Warentest empfiehlt Singles die Debeka
Die Kosten für Reisekrankenversicherungen
sind sehr unterschiedlich. Laut Stiftung Warentest fährt
ein Single, der öfter ins Ausland reist, mit einem Jahresvertrag
der Debeka am günstigsten. Für 11,90 Mark ist er bei
jeder Reise bis zu 60 Tagen versichert. Eine Familie, die ein
oder zweimal im Jahr drei Wochen Urlaub macht, zahlt mit 30 Mark
für einen Jahresvertrag bei der R+V am wenigsten. Studenten,
die in den Semesterferien für drei Monate verreisen, können
bei der BerlinKölnischen einen preiswerten Vertrag für
eine einzelne Reise abschließen. Die Versicherung kostet
49,50 Mark Auf jeden Fall sollten sich Urlauber die Hotline
ihrer Versicherung notieren, meint Hansgünther Reif.
Unter dieser Telefonnummer bekommt der Kranke Hilfe bei der Zahlungsabwicklung.
Hohe Kosten, die bei einer Operation anfallen, muss er dann nicht
vorstrecken.

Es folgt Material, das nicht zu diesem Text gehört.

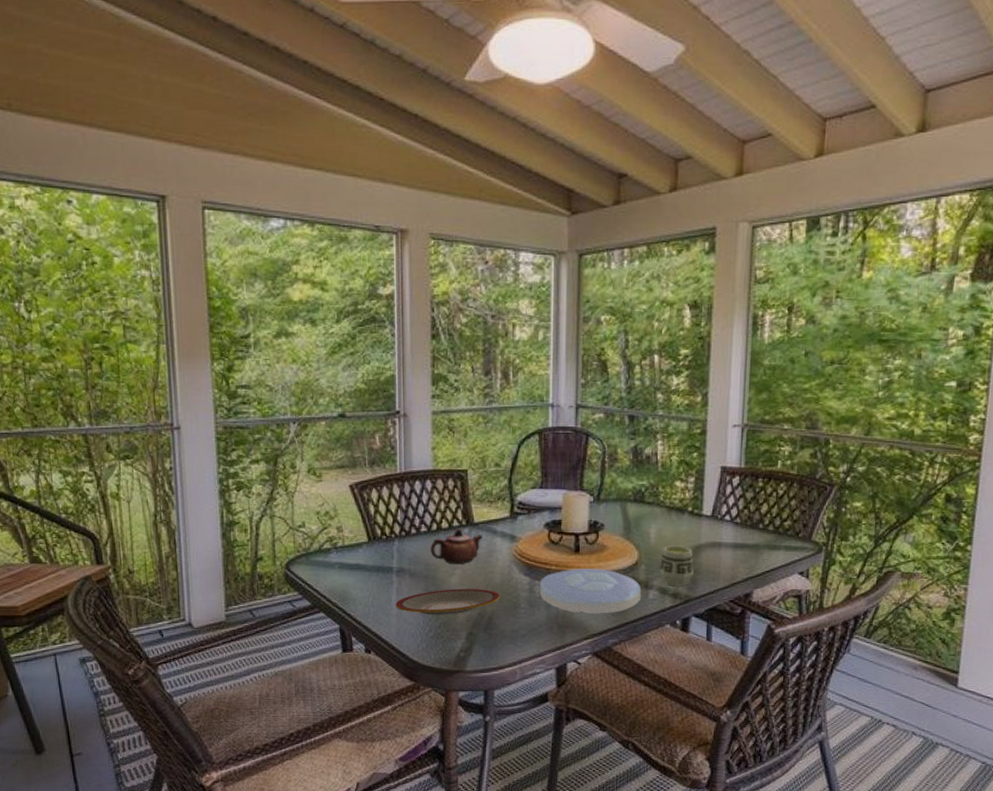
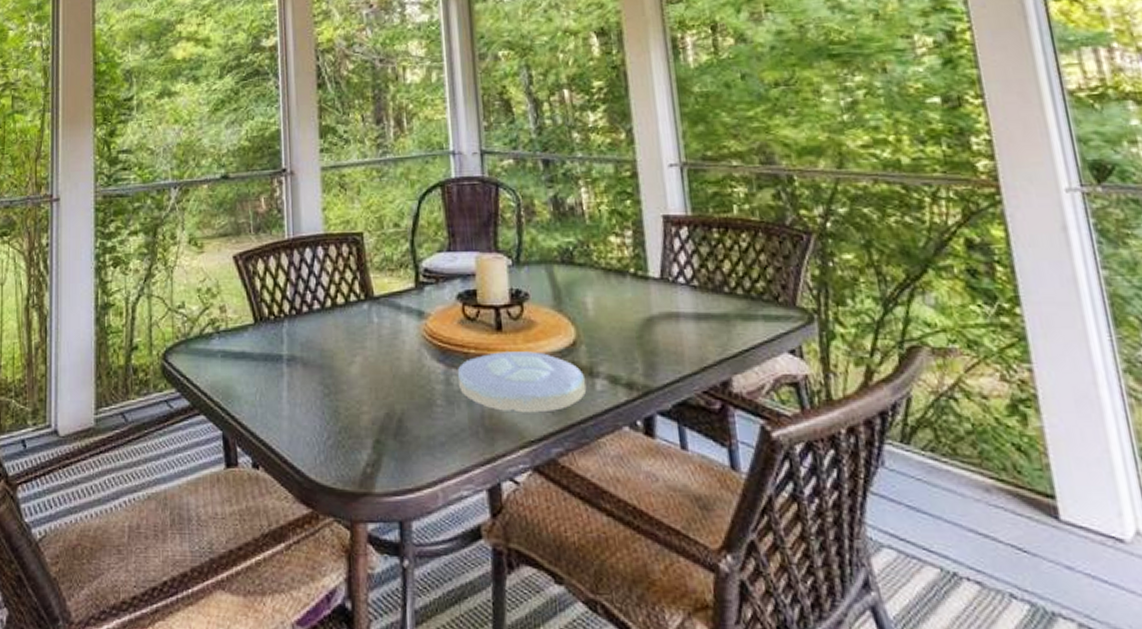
plate: present [395,589,500,616] -> none [286,381,410,417]
teapot: present [430,528,482,565] -> none [325,304,385,350]
cup: present [660,546,694,587] -> none [604,318,649,373]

Bei Kleinigkeiten wie einer Erkältung wird der
Urlauber aber erst einmal selbst zur Kasse gebeten.
von
Andrea Martens
Und "test" schreibt im Mai 2004
nochmals:
Reisekrankenversicherung: Sie ist ein Muss.

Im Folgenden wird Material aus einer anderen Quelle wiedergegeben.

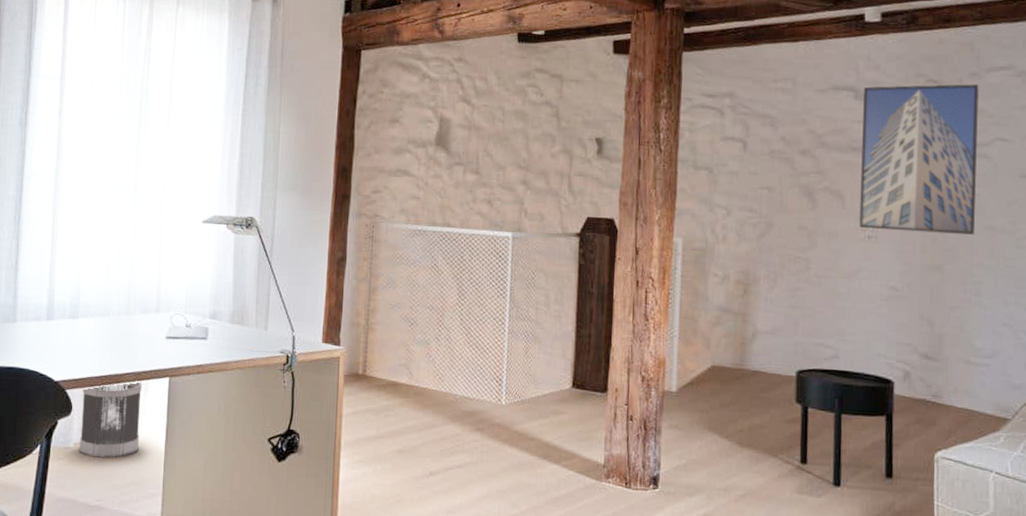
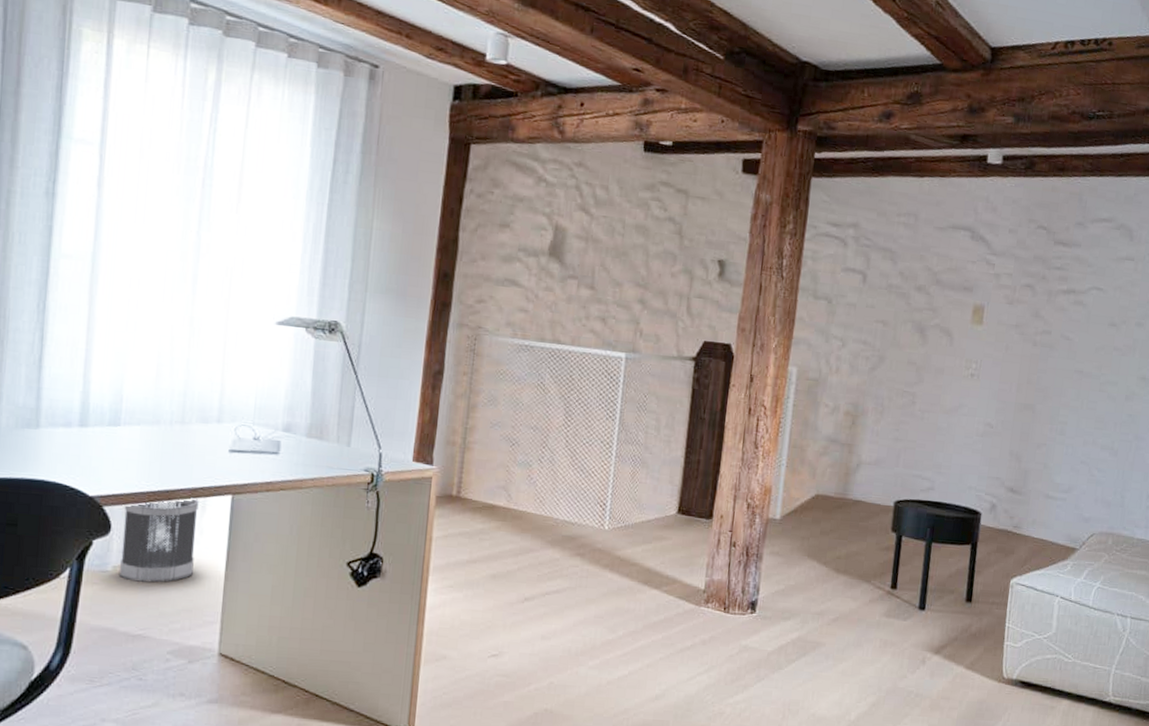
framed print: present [859,84,979,235] -> none [964,228,1083,377]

Denn selbst in der EU ersetzen Krankenkassen oft nur einen Teilbetrag
. Außerdem akzeptieren viele Ärzte die Versicherungskarte
nicht. Kassenmitglieder müssen diesen Schutz bei gewerblichen
Versicherern abschließen, bei privat Versicherten ist er
oft im Vertrag enthalten. Günstige Jahrespolicen gibt es
etwa ab 6 Euro pro Person. Es sind mehrere Reisen pro Jahr gedeckt,
wobei jede höchstens 42 Tage dauern darf.